Sin embargo, es crucial destacar la necesidad de cuidar la provincia y prestar especial atención a cada estado. En el caso de Morelos, se evidencia con claridad que los supuestos representantes de la sociedad civil están ‘quemadísimos’.
Y en primer lugar resalta el nombre del ex gobernador Graco Ramírez, conocido por su cuestionable historial. La candidata del Frente se encuentra en manos de aquellos que están dispuestos a dejarse manipular por un exgobernador que busca, a toda costa, volver a influir en la política del estado.
El escenario no favorece en absoluto a Xóchilt Gálvez.

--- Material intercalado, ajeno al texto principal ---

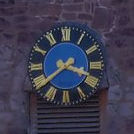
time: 3:38
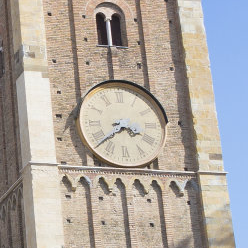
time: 3:38
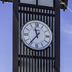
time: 11:36
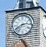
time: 2:40
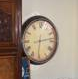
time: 6:13
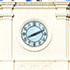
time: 8:11
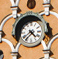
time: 4:37
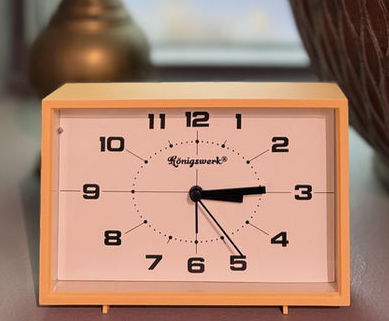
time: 3:14
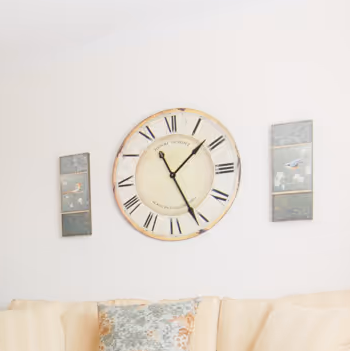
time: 1:26
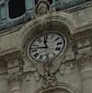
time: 11:46
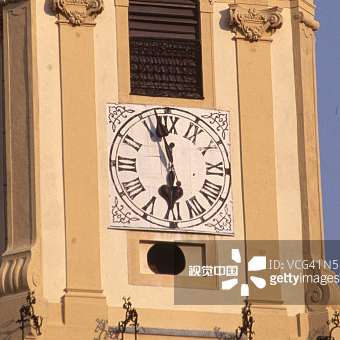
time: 5:57
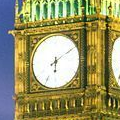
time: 6:09
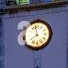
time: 7:57
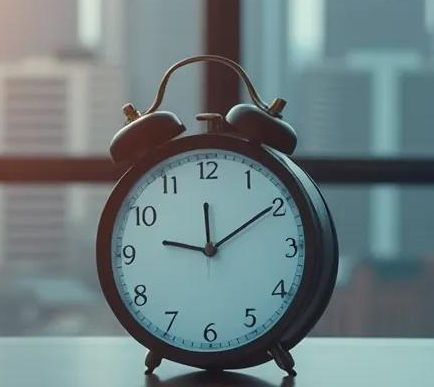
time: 9:09
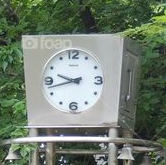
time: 9:42
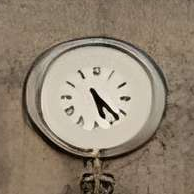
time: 5:22
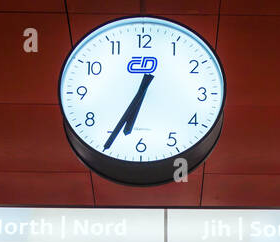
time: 6:34
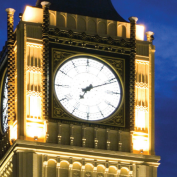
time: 7:10
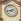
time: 1:43
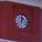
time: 1:00
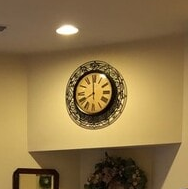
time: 7:59
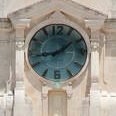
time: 1:43
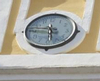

Parece que la candidata no está al tanto de la realidad de Morelos, donde la sociedad civil no solo se muestra reacia a votar, sino que también desprecia a Graco por sus notorias acciones y aclaradas corrupciones durante su mandato, así como la participación de su esposa, Elena Cepeda, y su hijastro, Rodrigo Gayoso, quienes se hicieron famosos por el ‘moche’ que pedían en cada obra.
La desfachatez llegó a tal punto que incluso se apropiaron de las despensas destinadas a los damnificados, poniendo el nombre de su hijo, quien anhelaba convertirse en gobernador, en las ayudas que la gente generosamente había proporcionado.
Parece que Xóchilt Gálvez no es consciente de la compañía en la que se encuentra. Debe considerar seriamente dejar de depender de los partidos políticos y de sus miembros si realmente pretende ganarse el voto de la sociedad civil que rara vez participa en elecciones.